Development plans of classical water quality assessments methods should include the capability for water resource management. In this research, a classic Schoeller diagram has been converted to pixel-based S-GIS maps to provide a tool for better water resource management. For instance, Table 3 shows the effect of concentration decrease of Mg and TH in four levels (0, 10, 30, and 50%) on areas of water quality assessment in the study, whereas this evaluation has never been practicable by classical Schoeller diagram that it is shown in the second part of Table 3. In the CSD part, the quality of each situation is located only in one certain level and it is not obvious whether the other levels have any quota in water quality or not.

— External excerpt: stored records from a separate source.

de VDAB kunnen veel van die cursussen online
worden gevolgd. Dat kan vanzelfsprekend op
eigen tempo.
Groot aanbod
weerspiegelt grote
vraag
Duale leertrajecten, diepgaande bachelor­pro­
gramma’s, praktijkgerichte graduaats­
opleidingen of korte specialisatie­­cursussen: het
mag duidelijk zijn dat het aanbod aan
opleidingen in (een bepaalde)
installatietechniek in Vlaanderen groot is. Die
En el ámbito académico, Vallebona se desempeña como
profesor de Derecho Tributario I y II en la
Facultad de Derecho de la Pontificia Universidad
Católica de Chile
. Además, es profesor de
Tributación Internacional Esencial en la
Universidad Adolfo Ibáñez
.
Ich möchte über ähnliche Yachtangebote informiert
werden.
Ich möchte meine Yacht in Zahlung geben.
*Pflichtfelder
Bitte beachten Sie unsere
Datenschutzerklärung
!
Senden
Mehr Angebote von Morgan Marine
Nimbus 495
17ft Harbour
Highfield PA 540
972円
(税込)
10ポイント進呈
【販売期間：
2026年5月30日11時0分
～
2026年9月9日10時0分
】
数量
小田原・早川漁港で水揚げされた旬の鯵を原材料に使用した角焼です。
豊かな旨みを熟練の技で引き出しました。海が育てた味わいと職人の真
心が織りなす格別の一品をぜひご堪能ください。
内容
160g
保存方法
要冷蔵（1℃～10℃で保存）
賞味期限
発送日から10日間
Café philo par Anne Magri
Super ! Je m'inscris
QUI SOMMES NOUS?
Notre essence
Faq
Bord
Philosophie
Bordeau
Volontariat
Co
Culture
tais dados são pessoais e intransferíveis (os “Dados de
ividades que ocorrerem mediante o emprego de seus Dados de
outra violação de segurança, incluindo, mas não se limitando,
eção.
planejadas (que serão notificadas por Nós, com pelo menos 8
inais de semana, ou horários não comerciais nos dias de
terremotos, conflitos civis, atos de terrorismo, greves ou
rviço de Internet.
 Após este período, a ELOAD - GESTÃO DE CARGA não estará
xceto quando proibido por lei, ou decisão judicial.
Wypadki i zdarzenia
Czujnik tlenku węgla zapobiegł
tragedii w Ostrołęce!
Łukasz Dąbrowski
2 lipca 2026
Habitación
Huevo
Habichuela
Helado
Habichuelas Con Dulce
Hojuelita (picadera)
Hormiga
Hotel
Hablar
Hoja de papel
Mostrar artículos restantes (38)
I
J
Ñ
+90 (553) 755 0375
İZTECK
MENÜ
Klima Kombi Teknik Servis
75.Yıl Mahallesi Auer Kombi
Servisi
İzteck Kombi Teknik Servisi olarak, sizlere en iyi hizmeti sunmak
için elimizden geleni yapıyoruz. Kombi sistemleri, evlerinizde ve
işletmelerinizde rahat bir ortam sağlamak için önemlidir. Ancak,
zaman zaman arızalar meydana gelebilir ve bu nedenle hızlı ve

Table 3 Impact of Mg and TH concentration changes on the result of water quality assessment

Conclusion

The primary objective of the presented study was the development of CSD upon a study area through use of GIS information in order to provide a tool for better water resource management. Although there are various methods to investigate the quality of water resources, most of them do not consider the space dimension. Despite the fact that, in this approach, they have spread based on space dimension, users will be able to investigate both known and unknown points in the area. It is more practical in making decision process while to avoid the managers to squander time or money and also it will help them to have a more accurate decision.

The findings of the present study may sum up as follows:

  1. 1.

    The aquifer quality for CSD is in the Good category, whereas in the S-GIS approach, it is located within the categories of “Good” (55%), “Permissible” (36%), and “Moderately suitable” (8%).

  2. 2.

    S-GIS increases the feasibility of making a CSD for each point in a district.

  3. 3.

    S-GIS is an enhancement of aquifer quality assessment which leads to more accurate management of water resources.